Task material START

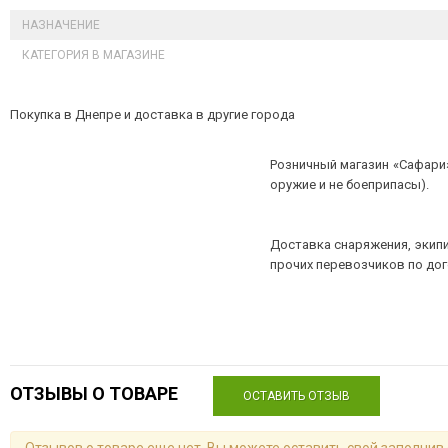
НАЗНАЧЕНИЕ
КАТЕГОРИЯ В МАГАЗИНЕ
Покупка в Днепре и доставка в другие города
Розничный магазин «Сафари»
оружие и не боеприпасы).
Доставка снаряжения, экипи
прочих перевозчиков по до
ОТЗЫВЫ О ТОВАРЕ
ОСТАВИТЬ ОТЗЫВ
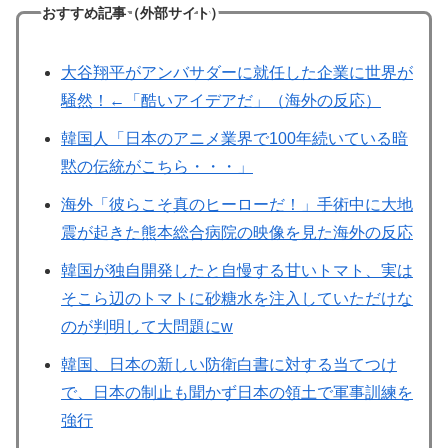
おすすめ記事（外部サイト）
大谷翔平がアンバサダーに就任した企業に世界が
騒然！←「酷いアイデアだ」（海外の反応）
韓国人「日本のアニメ業界で100年続いている暗
黙の伝統がこちら・・・」
海外「彼らこそ真のヒーローだ！」手術中に大地
震が起きた熊本総合病院の映像を見た海外の反応
韓国が独自開発したと自慢する甘いトマト、実は
そこら辺のトマトに砂糖水を注入していただけな
のが判明して大問題にw
韓国、日本の新しい防衛白書に対する当てつけ
で、日本の制止も聞かず日本の領土で軍事訓練を
強行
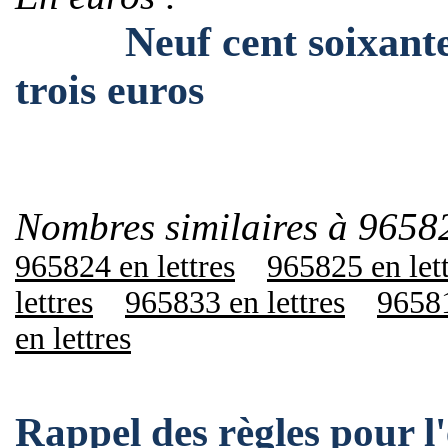
Neuf cent soixante-ci
trois euros
Nombres similaires à 9658
965824 en lettres
965825 en let
lettres
965833 en lettres
96581
en lettres
Rappel des règles pour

Task material END

> Instructions to follow: Leave the images out as you retype each line of the material exactly.

> Response area:
НАЗНАЧЕНИЕ
КАТЕГОРИЯ В МАГАЗИНЕ
Покупка в Днепре и доставка в другие города
Розничный магазин «Сафари»
оружие и не боеприпасы).
Доставка снаряжения, экипи
прочих перевозчиков по до
ОТЗЫВЫ О ТОВАРЕ
ОСТАВИТЬ ОТЗЫВ
おすすめ記事（外部サイト）
大谷翔平がアンバサダーに就任した企業に世界が
騒然！←「酷いアイデアだ」（海外の反応）
韓国人「日本のアニメ業界で100年続いている暗
黙の伝統がこちら・・・」
海外「彼らこそ真のヒーローだ！」手術中に大地
震が起きた熊本総合病院の映像を見た海外の反応
韓国が独自開発したと自慢する甘いトマト、実は
そこら辺のトマトに砂糖水を注入していただけな
のが判明して大問題にw
韓国、日本の新しい防衛白書に対する当てつけ
で、日本の制止も聞かず日本の領土で軍事訓練を
強行
Neuf cent soixante-ci
trois euros
Nombres similaires à 9658
965824 en lettres
965825 en let
lettres
965833 en lettres
96581
en lettres
Rappel des règles pour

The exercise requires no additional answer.